Fueron varias las personas que vieron a Alfredo Estrada Luna, de 19 años, corriendo entre los carros, subiendo a las cajas de las camionetas, incluso a una motocicleta y debajo de los vehículos.
Pero nadie sabía que Alfredo quería escapar de un grupo de hombrecillos, de baja estatura, ojos grandes, antenas y color verde, que comenzaron a seguirlo a temprana hora.
Temeroso de que nadie creería en su historia y con lágrimas en los ojos, el joven aseguró que salió de su hogar, ubicado en la colonia Landín, en Saltillo, cuando vio un OVNI.

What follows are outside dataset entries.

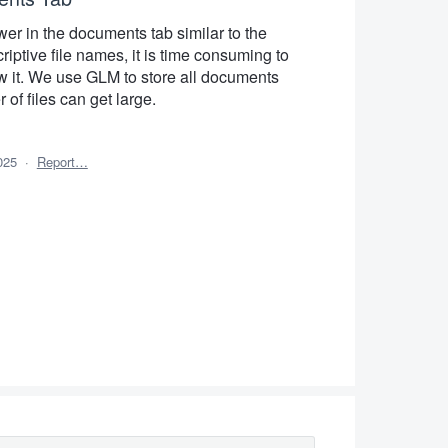
wer in the documents tab similar to the
riptive file names, it is time consuming to
 it. We use GLM to store all documents
of files can get large.
025
·
Report…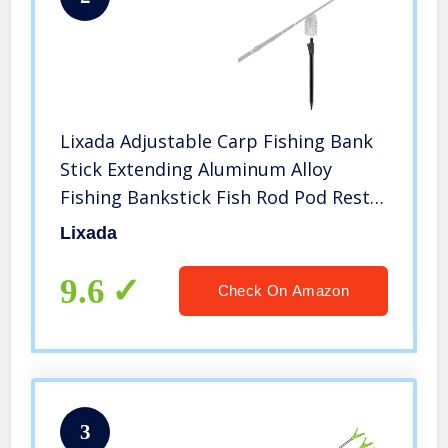
Lixada Adjustable Carp Fishing Bank
Stick Extending Aluminum Alloy
Fishing Bankstick Fish Rod Pod Rest
for Bite Alarm
Lixada
9.6
Check On Amazon
3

El joven señaló que el supuesto aparato lo atacó con láseres, lo que ocasionó que en un santiamén Estrada Luna llegara desde su casa hasta la empresa ubicada en Ramos Arizpe.
Sin saber la peligrosa ofensa de la que Alfredo trataba de salvarse, los vigilantes llamaron a los elementos municipales pues quebró un vidrio de un vehículo.
Tras ser detenido, Alfredo, muy asustado, elaboró un retrato hablado de sus “agresores”, al mismo tiempo de asegurar que una noche antes había tomado whisky con su hermano.